Assignment:
Your answer should hold only the lines from the start of the data below through the line with "right knee: (307, 616)", copied exactly, with pictures left out.

Landmark coordinate records:
= Beginning of Section =
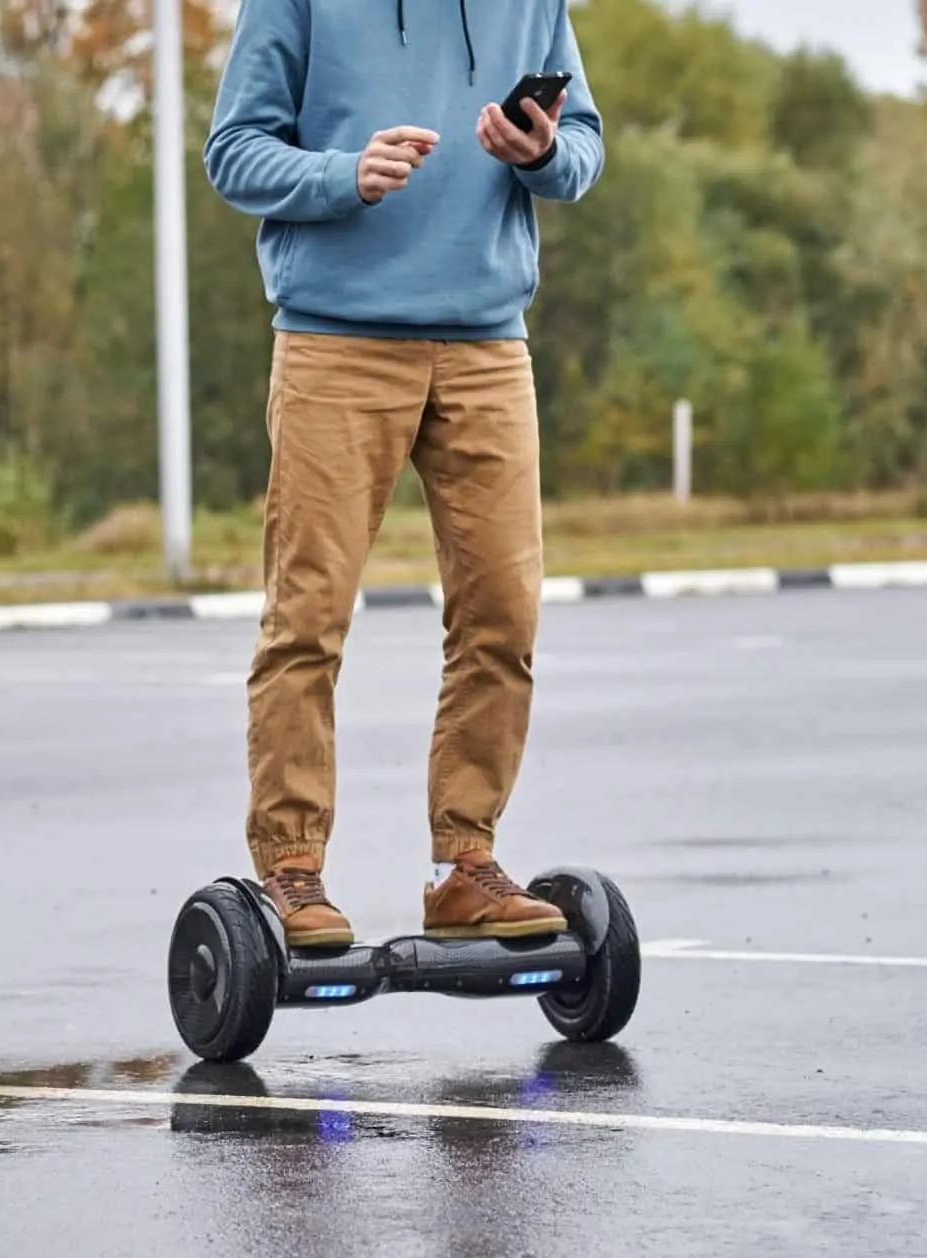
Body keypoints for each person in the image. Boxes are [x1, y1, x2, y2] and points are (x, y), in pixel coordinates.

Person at [203, 0, 604, 947]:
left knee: (503, 616)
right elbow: (234, 153)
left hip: (486, 347)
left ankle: (462, 865)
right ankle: (293, 873)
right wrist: (344, 174)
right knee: (307, 616)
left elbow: (582, 149)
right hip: (335, 343)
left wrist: (539, 151)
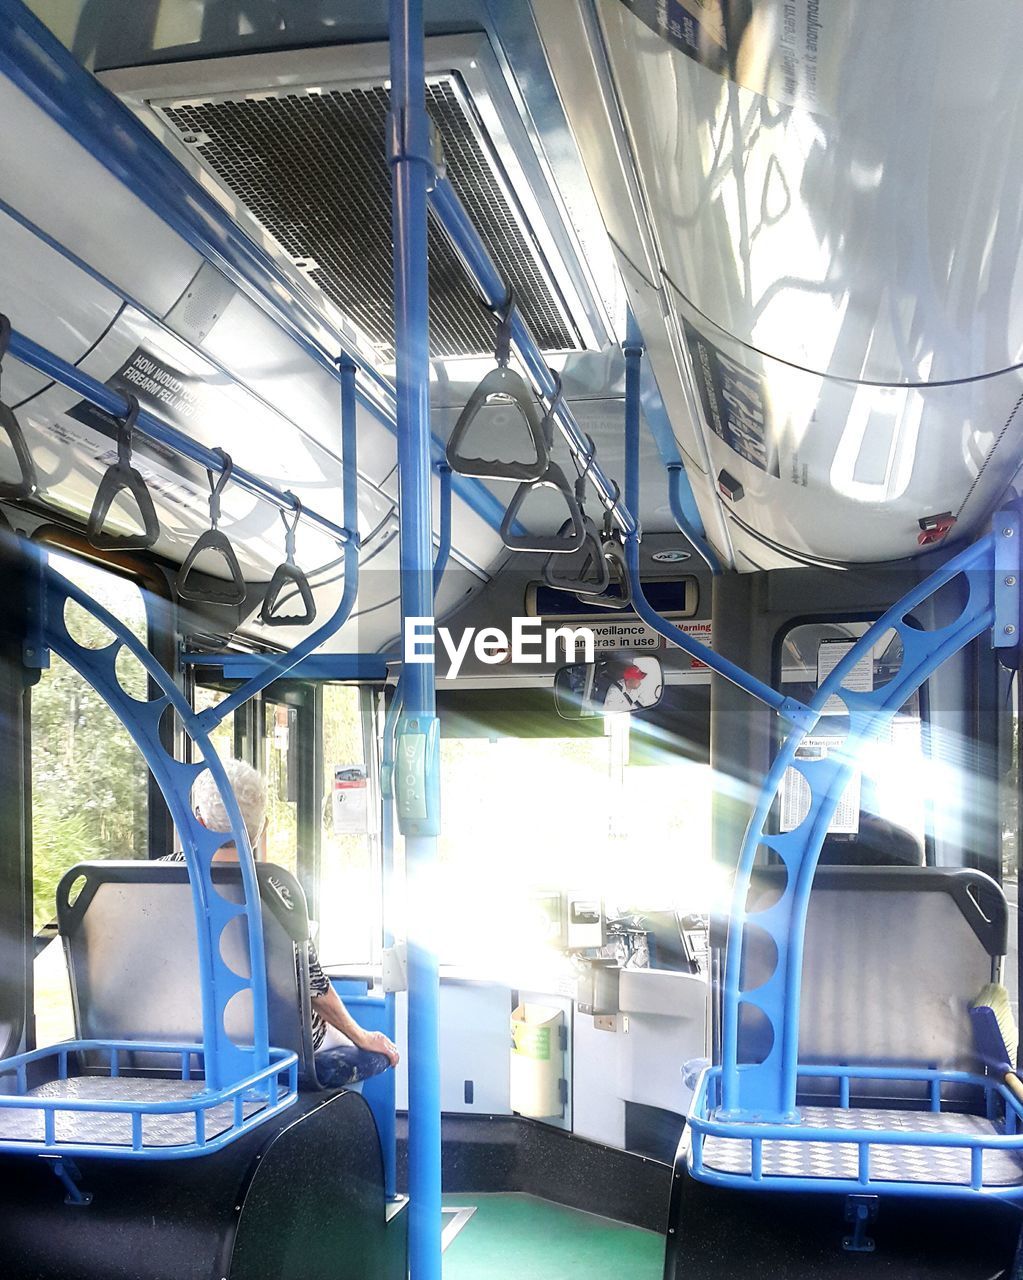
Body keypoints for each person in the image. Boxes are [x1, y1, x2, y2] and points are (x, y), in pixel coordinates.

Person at [163, 758, 399, 1081]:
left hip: (183, 1040)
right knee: (348, 1046)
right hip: (277, 1044)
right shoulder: (276, 890)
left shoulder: (165, 876)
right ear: (261, 829)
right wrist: (360, 1035)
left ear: (199, 821)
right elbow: (313, 988)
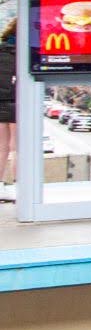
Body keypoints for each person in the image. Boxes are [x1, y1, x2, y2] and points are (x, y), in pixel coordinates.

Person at [0, 19, 16, 201]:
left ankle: (0, 185)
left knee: (2, 146)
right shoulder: (22, 53)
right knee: (16, 148)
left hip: (0, 101)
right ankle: (20, 185)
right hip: (16, 101)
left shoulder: (1, 50)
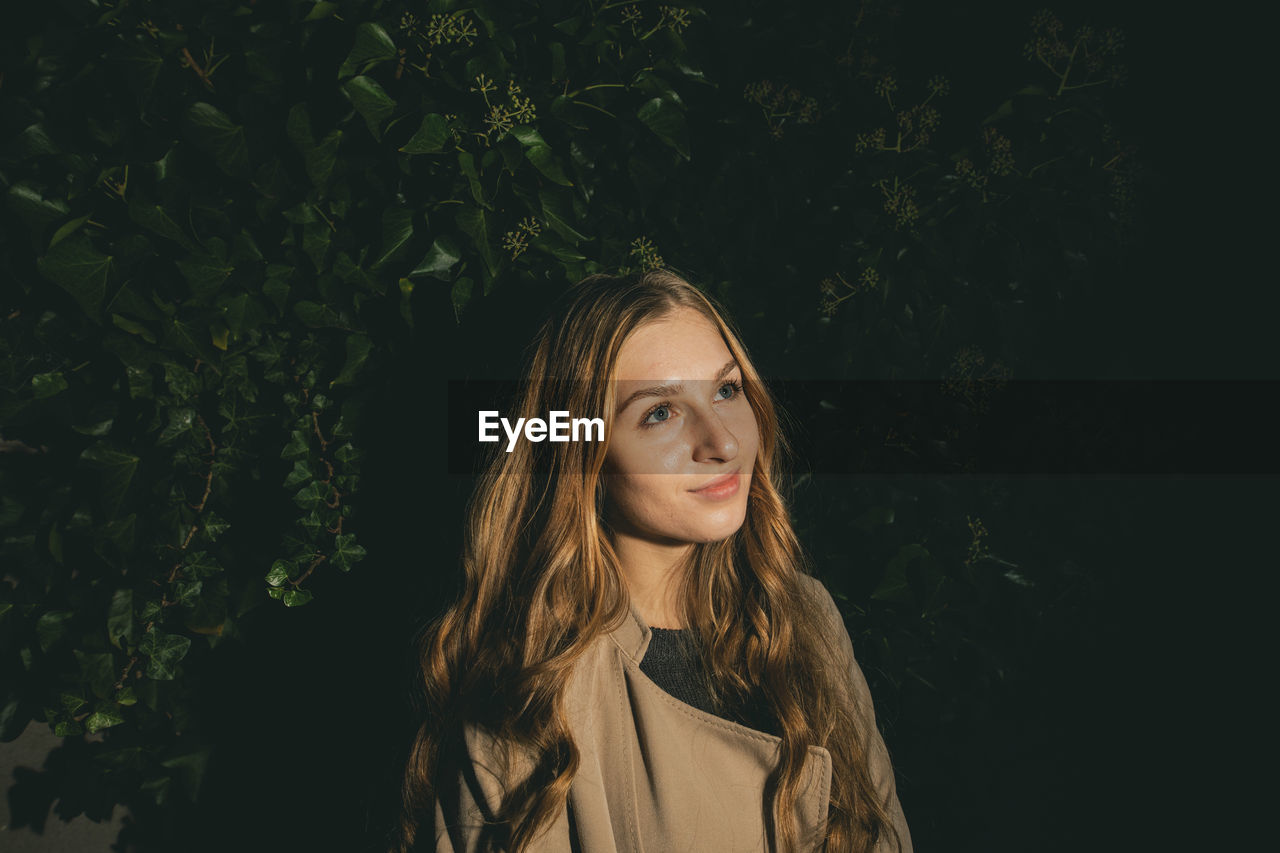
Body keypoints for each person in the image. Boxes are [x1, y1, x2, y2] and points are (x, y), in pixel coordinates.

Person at [395, 270, 912, 852]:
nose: (723, 442)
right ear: (581, 454)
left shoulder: (807, 616)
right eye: (660, 412)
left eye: (726, 390)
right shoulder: (532, 687)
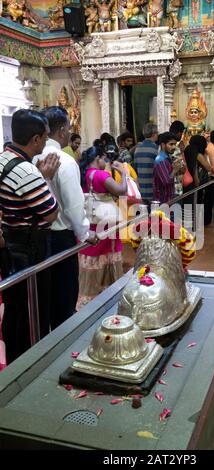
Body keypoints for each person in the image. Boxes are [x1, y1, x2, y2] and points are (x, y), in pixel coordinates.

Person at [0, 109, 59, 363]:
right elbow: (51, 213)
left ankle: (16, 355)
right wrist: (45, 178)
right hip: (29, 247)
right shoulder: (27, 172)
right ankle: (29, 359)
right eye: (45, 138)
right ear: (35, 139)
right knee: (31, 307)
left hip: (10, 241)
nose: (46, 143)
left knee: (15, 306)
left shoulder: (3, 159)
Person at [35, 106, 95, 329]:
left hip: (37, 237)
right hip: (61, 237)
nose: (69, 133)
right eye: (69, 128)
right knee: (64, 295)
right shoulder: (64, 160)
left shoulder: (30, 158)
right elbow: (73, 206)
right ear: (61, 130)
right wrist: (84, 233)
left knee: (45, 297)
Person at [77, 146, 127, 308]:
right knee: (107, 261)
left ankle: (88, 301)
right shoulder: (100, 175)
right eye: (104, 159)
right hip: (106, 227)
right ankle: (109, 300)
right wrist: (123, 173)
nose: (105, 163)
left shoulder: (84, 174)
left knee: (92, 263)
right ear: (97, 158)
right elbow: (121, 190)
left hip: (89, 225)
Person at [153, 132, 182, 204]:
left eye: (175, 144)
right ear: (163, 145)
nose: (174, 147)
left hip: (168, 199)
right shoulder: (160, 160)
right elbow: (166, 181)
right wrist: (175, 170)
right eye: (171, 144)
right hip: (162, 201)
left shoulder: (167, 158)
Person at [133, 122, 158, 204]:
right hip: (152, 190)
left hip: (141, 190)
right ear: (154, 134)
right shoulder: (156, 149)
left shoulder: (137, 148)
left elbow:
= End of Section =
Answer space:
Body keypoints for each person in the image. Boxes are [x1, y1, x2, y2] and points are (x, y), in pixel coordinates.

Person at [203, 0, 604, 947]:
left knee: (503, 616)
right elbow: (234, 153)
left hip: (486, 347)
left ankle: (462, 865)
right ankle: (293, 873)
right wrist: (344, 174)
right knee: (307, 616)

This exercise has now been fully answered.